The reason it worked is because it removed the immediate problem – Covid overwhelming the hospital system and people dying as a result. It provided ample opportunity for pissing and moaning about the ‘manufacture of consent’ but the threat was defanged. Suddenly, it seemed, most people couldn’t give much of a toss about Covid, or the vaccine. And many of the ‘social dilemmas’ that were acute at 60% vaccination rate are quite benign at 95%. You might balk at inviting the unvaccinated cousin to Christmas dinner, but no-one’s really going to take it outside. It turned a potentially devastating debate about the social contract into a parlour game for the Twitterati.
To be clear, the New South Wales government forced many people into getting vaccinated, on the basis that it was for the greater good, even if it was unlikely to benefit them personally.

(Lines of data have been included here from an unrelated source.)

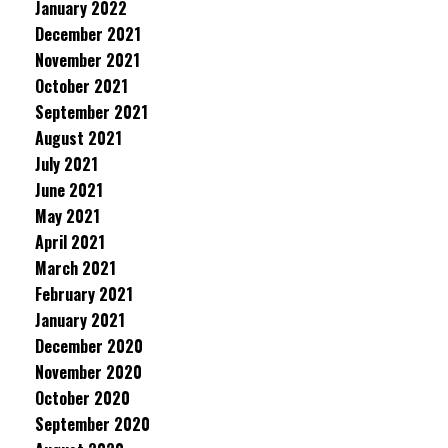
January 2022
December 2021
November 2021
October 2021
September 2021
August 2021
July 2021
June 2021
May 2021
April 2021
March 2021
February 2021
January 2021
December 2020
November 2020
October 2020
September 2020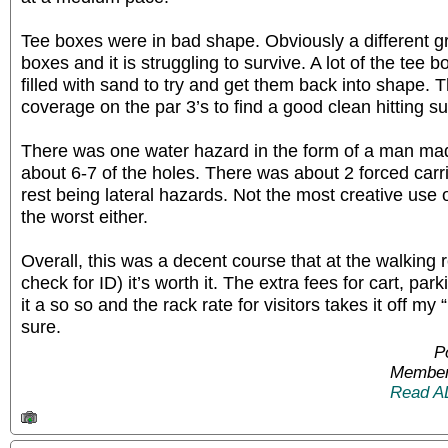
Tee boxes were in bad shape. Obviously a different g
boxes and it is struggling to survive. A lot of the tee
filled with sand to try and get them back into shape
coverage on the par 3’s to find a good clean hitting su
There was one water hazard in the form of a man mad
about 6-7 of the holes. There was about 2 forced carr
rest being lateral hazards. Not the most creative use 
the worst either.
Overall, this was a decent course that at the walking r
check for ID) it’s worth it. The extra fees for cart, pa
it a so so and the rack rate for visitors takes it off my
sure.
P
Member
Read A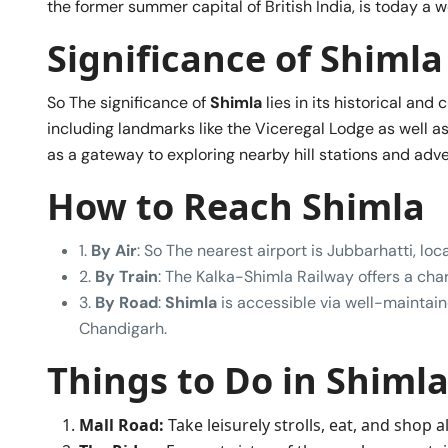
the former summer capital of British India, is today a we
Significance of Shimla
So The significance of
Shimla
lies in its historical and 
including landmarks like the Viceregal Lodge as well as 
as a gateway to exploring nearby hill stations and adv
How to Reach Shimla
1.
By Air
: So The nearest airport is Jubbarhatti, l
2.
By Train
: The Kalka-Shimla Railway offers a cha
3.
By Road
:
Shimla
is accessible via well-maintaine
Chandigarh.
Things to Do in Shiml
Mall Road:
Take leisurely strolls, eat, and shop 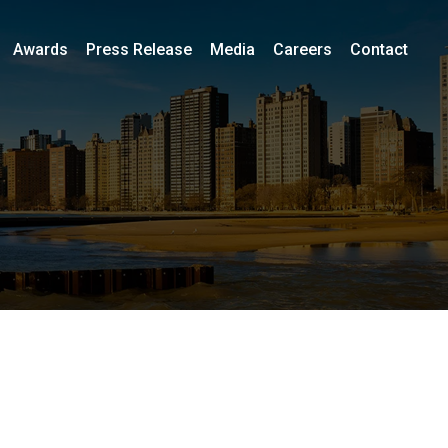
Awards
Press Release
Media
Careers
Contact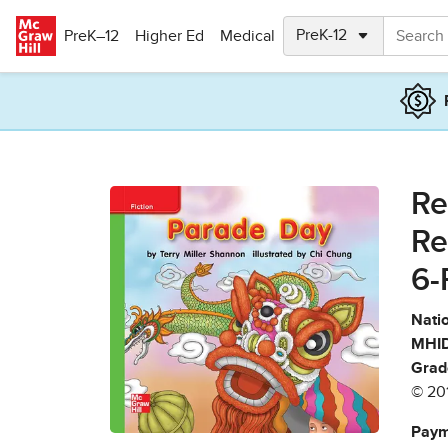
Skip to main content
PreK–12
Higher Ed
Medical
Re
Re
6-
Natio
MHID
Grad
© 20
Paym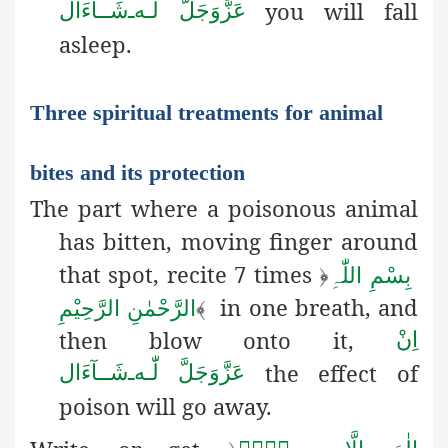
you will fall
شَــآءَال
ـ
لّٰـه
عَزَّوَجَلَّ
asleep.
Three spiritual treatments for animal
bites and its protection
The part where a poisonous animal
has bitten, moving finger
around
that spot, recite 7 times
﴿
بِسْمِ اللّٰہِ
in one breath, and
الرَّحْمٰنِ الرَّحِیْمِ
﴾
then blow onto it,
اِنْ
the effect of
شَــآءَال
ـ
لّٰـه
عَزَّوَجَلَّ
poison will go away.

Berejiklian’s Get Vaxxed or Get Fucked campaign was precisely to avoid fostering acrimonious debates about whose individual rights should prevail over the collective, a debate that always taps into the deepest, extant notions of just who has been wronged, like a tongue on an open nerve. No government ever wants to provide the conditions for these kinds of excavations. It bears repeating, there is nothing more corrosive than a deep and searching public discussion over whose individual rights should prevail over the collective. It ferments a kind of toxic grievance-based partisanship that can never, ever end well.
Berejiklian knew that the path to social harmony was not paved with goodwill and community spiritedness (are you listening, NZ?). Rather, it is a gravel road, shellacked with a quick and dirty layer of prosperity and self interest.
I can’t wait to see what Season Four, Covid in Aotearoa brings.
*to be clear, I am not referring to Ms Ardern as a bristle-lipped governess. I use this term to refer to the government of the day, as is clear in the sentence. It infuriates me no end that Ms Ardern has personal attacks made against her, especially given that she is arguably the best Prime Minister New Zealand has had in recent times.